Hm, what do you think about these entrypoints, both protected by promgen check:

• web - gunicorn running the application. Used as the default for docker-compose.
• web-dev - django runserver. Meant to be used for testing and development.

web could then be used for a more production-y setup together with nginx. Additional documentation could be compiled on how to achieve this (e.g. using two containers sharing a volume for hosting of the static files).

[kfdm]

Sounds reasonable. I think those names are more descriptive than wait-runserver for those who may not be as familiar with django directly.

[seoester]

I'm not familiar with django commands and best practices, should this stanza also include DEBUG: 1, the CELERY_BROKER_URL? Is SECRET_KEY even required?

[kfdm]

DEBUG would only be necessary for times when you want extra debugging information, typically just for development. Could drop it from the docker-compose file and be fine.

SECRET_KEY in theory is only required for http but I believe the django startup code errors out if it is not set somewhere.
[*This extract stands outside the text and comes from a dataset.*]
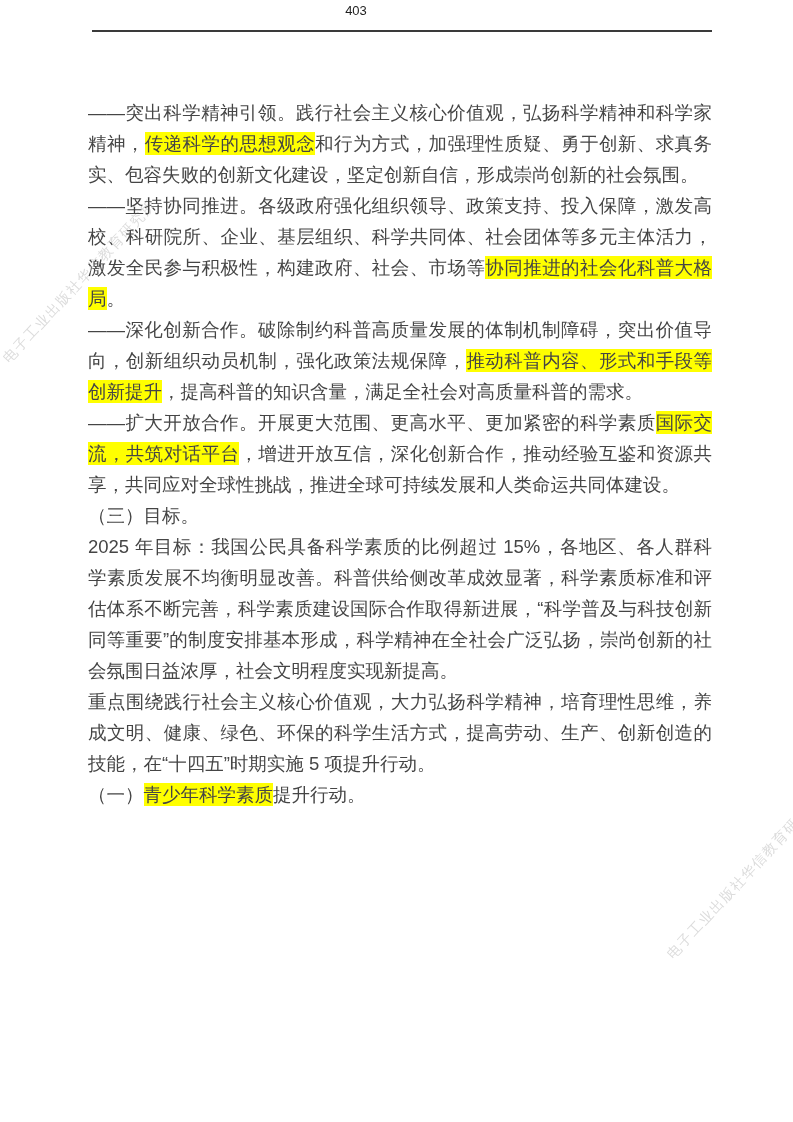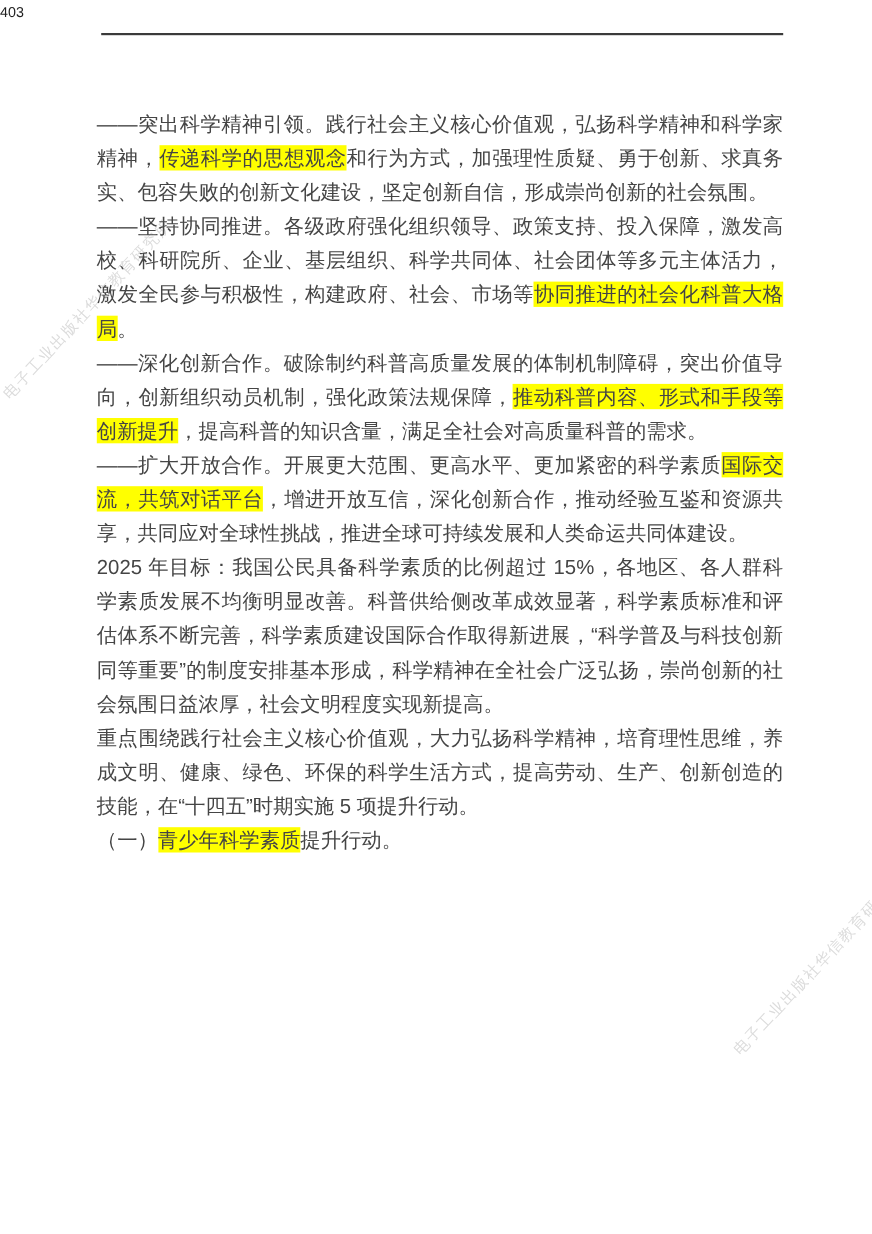"403" .page-number { text-align: left -> center }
Could set a default SECRET_KEY again in settings.py so that we could remove it from the docker-compose file.

[kfdm]

Since the two files were combined, I think these docs need to also be updated :)

[seoester]

Yeah, true 😄 I'll update the documentation when this PR is about to settle.

[github-actions]

This pr is stale because it has been open 30 days with no activity. Remove stale label or comment or this will be closed in 5 days

[seoester]

I'm interested in revisiting this, as we are finally deploying Promgen in a Docker Swarm.
I'm closing this now as the numerous changes to Promgen and new Docker versions require a re-write of the compose file.